What to expect from Google’s cohort-based future

Early results are promising, but experts see hurdles when it comes to performance marketing and setting an industry standard.

Earlier this week, Google shared its early test results for “Federated Learning of Cohorts,” a first party tool to help replace the capabilities of third-party cookies, claiming it could yield at least 95% of the conversions per dollar spent when compared to cookie-based advertising.

But marketing and media experts, while cautiously optimistic, don’t see FLoC as being a cure-all for what the industry will need in a cookieless world.

The tech giant has positioned FLoC as mechanism that can be mutually beneficial for both users and advertisers. For users, FLoC provides more privacy, as their browser assigns them to a cohort ID with other users based on interests, determined by their history, as opposed to individual IDs. What’s more, the cohort IDs can only be used by advertisers if a minimum number of other users have the same ID.

For advertisers, the benefit is that they’re potentially able to ensure that groups of users are able to see ads that are relevant to them, according to Chetna Bindra, group product manager, user trust and privacy at Google. By developing cohorts via FLoC, advertisers can engage in interest-based targeting – for example, putting car and bike enthusiasts who visited the same website into their own cohorts, serving them the most relevant ads.

“Now, media buyers can still structure campaigns in a way that they’re reaching a large set of users that are interested in what they have to offer,” Bindra says.

Google got to its results from an A/B experimental setup, where Google simulated FLoCs versus third party cookies, and then evaluated the results based on advertiser conversion volume and ROI, publisher revenue payout and user perception metrics.

Alex Panousis, CEO and chair of Dentsu Media, says the fact that FLoC works nearly as well as cookies is perhaps the most “shocking” part, adding that the results “are worth reviewing.” Compared to random groupings, FLoC cohorts achieve 350% improvement over ad recall and 70% improvement in accuracy in the company’s preliminary tests.

“Targeting in aggregate and cohorts is clearly where the future is heading, because there are few options that meet the privacy rules.”

But Panousis adds one caveat.

“At this point, these are just tests and proposals, and there is no industry standard.  That will be a critical next step,” she says.
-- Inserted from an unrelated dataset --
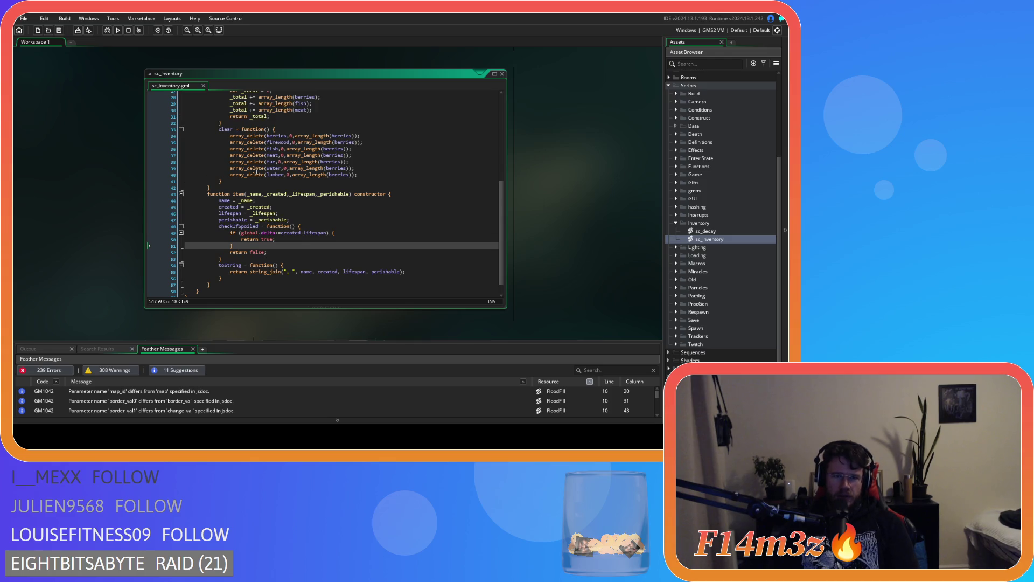
left_click(277, 233)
According to Jed Schneiderman of Kognitiv, FLoC, as an alternative for general interest targeting, “may work” for some advertisers. But to really assess it as an alternative, Schneiderman says, one has to look at the objective of the advertiser – what might work for brand and awareness building won’t necessarily work for performance marketing, retargeting and driving conversion.

“One could foresee a situation where cohorts won’t work as well for performance marketing campaigns – for example, if a brand needs to target a specific individual based on historical actions, such as an abandoned shopping cart,” he says.

Schneiderman says time will tell if FLoC will help marketers do their jobs more efficiently, but points out that’s not its purpose. It’s designed to reassure consumers that their privacy is being respected while offering free, ad-supported products, so it’s up to marketers and advertisers to adapt.

“In the short term, it will be more work. Over time, FLoC, and the idea of cohorts, may prove to be equally effective for marketers,” he says. “But this may only be at the aggregate level…it may not be easier or better for all marketers. Factors such as ad spends, market share, brand health and other factors [will] affect whether or not FLoC makes the job of the marketer more efficient or not.”